Automorphism that is an Involution of a finite group

hbghlyj

icesheep 发表于 2011-11-27 00:35
$f$ 是有限群 $G$ 的一个自同构，$f \circ f = I$，若 $f$ 除了 1 之外没有不动点，证明：$f( x) = x^{ - 1}$

Abstract Algebra 3rd Edition by Dummit and Foote 第41页第1.6节第23题
Topics in Algebra by Herstein 第70页第11题

hbghlyj

这个MSE问题中的$\sigma$就是1#的$f$, 最终要证明$G$为奇数阶交换群, 而1#的$\sigma(x)=x^{-1}$包含在证明中.

The map $x^{-1}\sigma(x)$ is injective, proof: assume $x^{-1}\sigma(x)=y^{-1}\sigma(y)$ then $yx^{-1}=\sigma(y)\sigma(x)^{-1}=\sigma(yx^{-1})\implies yx^{-1}=e\implies y=x$ since there are no fixed points besides $e$. since $G$ is finite and $x^{-1}\sigma(x)$ is injective it is also surjective.

# # # # #

» 给定题目: 请将关于有限群自同构的帖子中，自含有“Abstract Algebra 3rd”的词句起、至“is also surjective.”止的部分逐字照录。 作答时仅以上述帖子为依据。

» 数据列表:
# # # # #

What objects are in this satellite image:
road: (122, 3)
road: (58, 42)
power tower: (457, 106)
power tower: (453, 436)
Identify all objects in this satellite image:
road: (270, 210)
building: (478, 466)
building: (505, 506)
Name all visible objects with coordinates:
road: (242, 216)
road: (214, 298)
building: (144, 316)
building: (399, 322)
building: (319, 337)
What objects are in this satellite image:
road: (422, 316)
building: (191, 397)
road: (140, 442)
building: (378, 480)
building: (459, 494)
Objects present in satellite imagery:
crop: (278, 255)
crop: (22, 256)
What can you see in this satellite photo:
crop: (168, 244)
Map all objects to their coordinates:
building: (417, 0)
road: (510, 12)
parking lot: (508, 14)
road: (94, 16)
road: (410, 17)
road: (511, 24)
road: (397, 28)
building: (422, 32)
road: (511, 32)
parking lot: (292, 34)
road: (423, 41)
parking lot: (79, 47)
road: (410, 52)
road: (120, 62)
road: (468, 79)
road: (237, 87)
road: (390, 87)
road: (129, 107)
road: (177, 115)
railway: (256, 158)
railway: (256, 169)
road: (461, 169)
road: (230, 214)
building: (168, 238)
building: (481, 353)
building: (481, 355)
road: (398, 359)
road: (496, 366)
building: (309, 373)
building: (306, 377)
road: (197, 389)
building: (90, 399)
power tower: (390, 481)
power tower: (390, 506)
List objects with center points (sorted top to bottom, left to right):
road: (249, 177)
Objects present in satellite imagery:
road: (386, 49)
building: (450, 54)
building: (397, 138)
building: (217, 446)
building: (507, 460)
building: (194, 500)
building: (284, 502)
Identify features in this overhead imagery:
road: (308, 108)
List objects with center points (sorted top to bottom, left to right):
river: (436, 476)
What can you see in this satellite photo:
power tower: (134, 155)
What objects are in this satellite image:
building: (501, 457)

# # # # #

» 参考答案:
Abstract Algebra 3rd Edition by Dummit and Foote 第41页第1.6节第23题
Topics in Algebra by Herstein 第70页第11题

hbghlyj

这个MSE问题中的$\sigma$就是1#的$f$, 最终要证明$G$为奇数阶交换群, 而1#的$\sigma(x)=x^{-1}$包含在证明中.

The map $x^{-1}\sigma(x)$ is injective, proof: assume $x^{-1}\sigma(x)=y^{-1}\sigma(y)$ then $yx^{-1}=\sigma(y)\sigma(x)^{-1}=\sigma(yx^{-1})\implies yx^{-1}=e\implies y=x$ since there are no fixed points besides $e$. since $G$ is finite and $x^{-1}\sigma(x)$ is injective it is also surjective.